------ Texte extrait ------

À l’inverse des autres technologies disponibles sur le marché, basées sur une IA qui requiert des données expérimentales pour s’entraîner, Aqemia découvre des médicaments dès la première étape grâce à la génération de ses propres informations. Elles proviennent des algorithmes de physique statistique et quantique brevetés par l’ENS-PSL et le CNRS, dont Aqemia possède une licence d’exploitation exclusive, mondiale et tous domaines confondus.

« Notre cycle virtuel nécessite quelques huitaines. La molécule est synthétisée en une poignée de semaines également, puis est testée », se félicite le CEO. La start-up a lancé plus d’une dizaine de projets thérapeutiques internes, en oncologie et en immuno-oncologie, mais aussi dans de nouveaux domaines thérapeutiques comme l’immunologie, l’inflammation ou les maladies du système nerveux central.

À ce jour, Aqemia avance trois projets pour lesquels des tests sont en cours sur l’animal. Après l’étape de validation in vivo, la start-up devra rédiger le cahier de charges préclinique chez l’animal puis déposer un dossier pour commencer les analyses chez l’être humain.
 

Une croissance dynamique

Dès sa création, la start-up bénéficie d’aides précieuses. PSL-Valorisation de l’Université Paris Sciences et Lettres prend en charge le transfert de technologie et la propriété intellectuelle et industrielle, et à partir de septembre 2019, l’incubateur de start-up Agoranov à Paris prend la start-up sous son aile. La même année, Aqemia lance sa première levée de fonds d’un million d’euros auprès du fonds d’investissements Elaia - PSL Innovation Fund qui entre alors au capital. Les levées de fonds s’enchaînent ensuite tous les ans : 10 millions d’euros grâce à Eurazeo, un groupe d’investissement, 20 millions de BPI France large venture, et enfin 30 millions d’euros récoltés fin 2023 auprès de Wendel Growth, filiale consacrée au capital-risque du géant français de l’investissement Wendel. Quelques business angels, venant notamment des mondes de la recherche publique, de l’industrie pharmaceutique et des start-up Tech, contribuent également à ces financements. Avec plus de soixante millions d’euros collectés, Aqemia agrandit son équipe, développe son produit et son pipeline de programmes thérapeutiques interne et déménage dans de nouveaux bureaux parisiens.

------

» **Consigne A**:
D'après le texte sur Aqemia, pour combien de projets la start-up mène-t-elle actuellement des tests sur l'animal ?
» **Consigne B**:
Reprenez le texte sur Aqemia, tout ce qui va de « À l’inverse des » jusqu'à « système nerveux central. », en renommant « CEO » en « président ».
» **Consigne C**:
Prolongez le texte sur la start-up Aqemia à partir de l'endroit où il s'arrête.
Ces lignes proviennent d'une autre source.

------ Lignes répertoriées ------

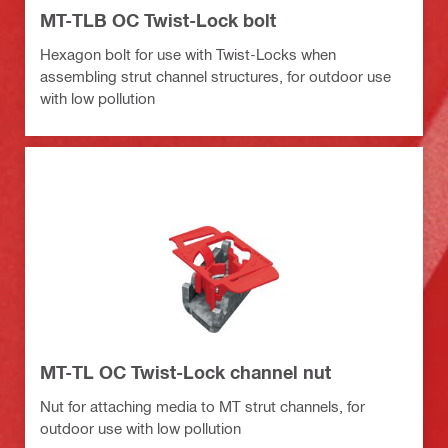
MT-TLB OC Twist-Lock bolt
Hexagon bolt for use with Twist-Locks when
assembling strut channel structures, for outdoor use
with low pollution
MT-TL OC Twist-Lock channel nut
Nut for attaching media to MT strut channels, for
outdoor use with low pollution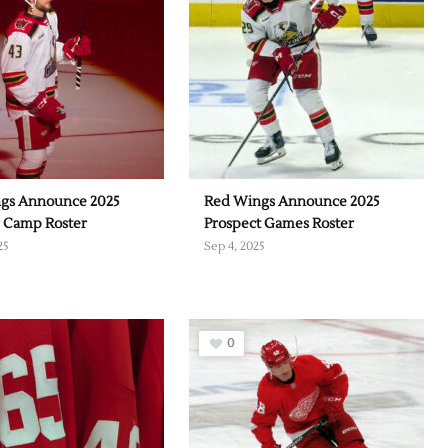
gs Announce 2025
Red Wings Announce 2025
g Camp Roster
Prospect Games Roster
25
Sep 4, 2025
0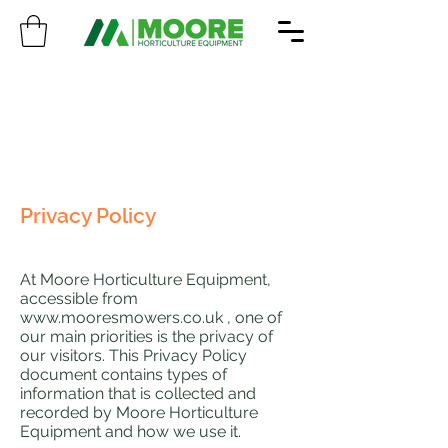
Privacy Policy
At Moore Horticulture Equipment,
accessible from
www.mooresmowers.co.uk
, one of
our main priorities is the privacy of
our visitors. This Privacy Policy
document contains types of
information that is collected and
recorded by Moore Horticulture
Equipment and how we use it.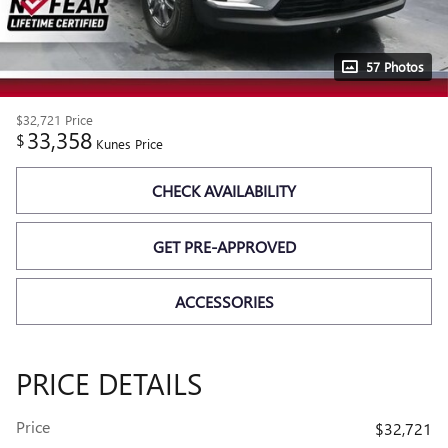
57 Photos
$32,721
Price
33,358
$
Kunes Price
CHECK AVAILABILITY
GET PRE-APPROVED
ACCESSORIES
PRICE DETAILS
Price
$32,721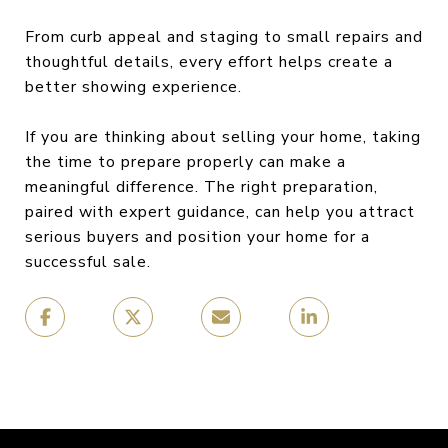
From curb appeal and staging to small repairs and
thoughtful details, every effort helps create a
better showing experience.
If you are thinking about selling your home, taking
the time to prepare properly can make a
meaningful difference. The right preparation,
paired with expert guidance, can help you attract
serious buyers and position your home for a
successful sale.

------

» **Réponse A**:
Trois projets.

» **Réponse B**:
À l’inverse des autres technologies disponibles sur le marché, basées sur une IA qui requiert des données expérimentales pour s’entraîner, Aqemia découvre des médicaments dès la première étape grâce à la génération de ses propres informations. Elles proviennent des algorithmes de physique statistique et quantique brevetés par l’ENS-PSL et le CNRS, dont Aqemia possède une licence d’exploitation exclusive, mondiale et tous domaines confondus.

« Notre cycle virtuel nécessite quelques huitaines. La molécule est synthétisée en une poignée de semaines également, puis est testée », se félicite le président. La start-up a lancé plus d’une dizaine de projets thérapeutiques internes, en oncologie et en immuno-oncologie, mais aussi dans de nouveaux domaines thérapeutiques comme l’immunologie, l’inflammation ou les maladies du système nerveux central.

» **Réponse C**:
Toujours dans un esprit de croissance, Aqemia ratifie dans la foulée des partenariats avec des grands noms de l’industrie pharmaceutique. En décembre 2021, la start-up annonce sa coopération avec le groupe pharmaceutique français Servier pour le développement de médicaments. Un contrat renouvelé en 2023 pour la découverte de nouvelles molécules en immuno-oncologie, sur une cible thérapeutique réputée difficile.

« En décembre 2023, nous avons signé un accord commercial d’une valeur de 140 millions d’euros avec Sanofi, l’un des dix plus grands groupes pharmaceutiques mondiaux », se réjouit Maximilien Levesque. Une précédente collaboration avec ce groupe remonte d’ailleurs à 2020, lors de la lutte contre le SARS-CoV-2, le virus à l’origine du Covid-19, et alors que le vaccin de Sanofi se fait attendre. Le CEO d’Aqemia poursuit : « Quand nous travaillons avec des entreprises pharmaceutiques, elles nous apportent un problème thérapeutique et nous proposons des solutions avec notre technologie ».

Dans les prochains mois, la jeune pousse espère démultiplier ses projets thérapeutiques en interne et les valider dans des modèles animaux. « Notre objectif est de commencer des essais cliniques chez l’être humain d’ici 2025 ou 2026 », explique Maximilien Levesque. En plus de ces objectifs au sein de l’Hexagone, Aqemia vise, dans un futur proche, se faire une place sur le marché américain. L’entreprise souhaite s’implanter à Boston (Massachusetts), l’un des hubs les plus concentrés en biotech et en pharma au monde et qui attire de nombreux fonds d’investissement et d’ingénieurs qualifiés.

Mais pour couvrir ces projets ambitieux, Aqemia doit s’armer de plus de mains. « Nous sommes actuellement une soixantaine mais espérons doubler nos effectifs d’ici 2025. Nous recrutons donc énormément de personnes avec des profils très scientifiques et un background en biologie et en chimie, même sans connaissance en informatique. Nous avons besoin d’elles pour interpréter nos résultats. Et bien sûr, nous recherchons des personnes venant du logiciel, du machine learning, des mathématiques et de la physique atomistique et numérique », conclut le CEO d’Aqemia.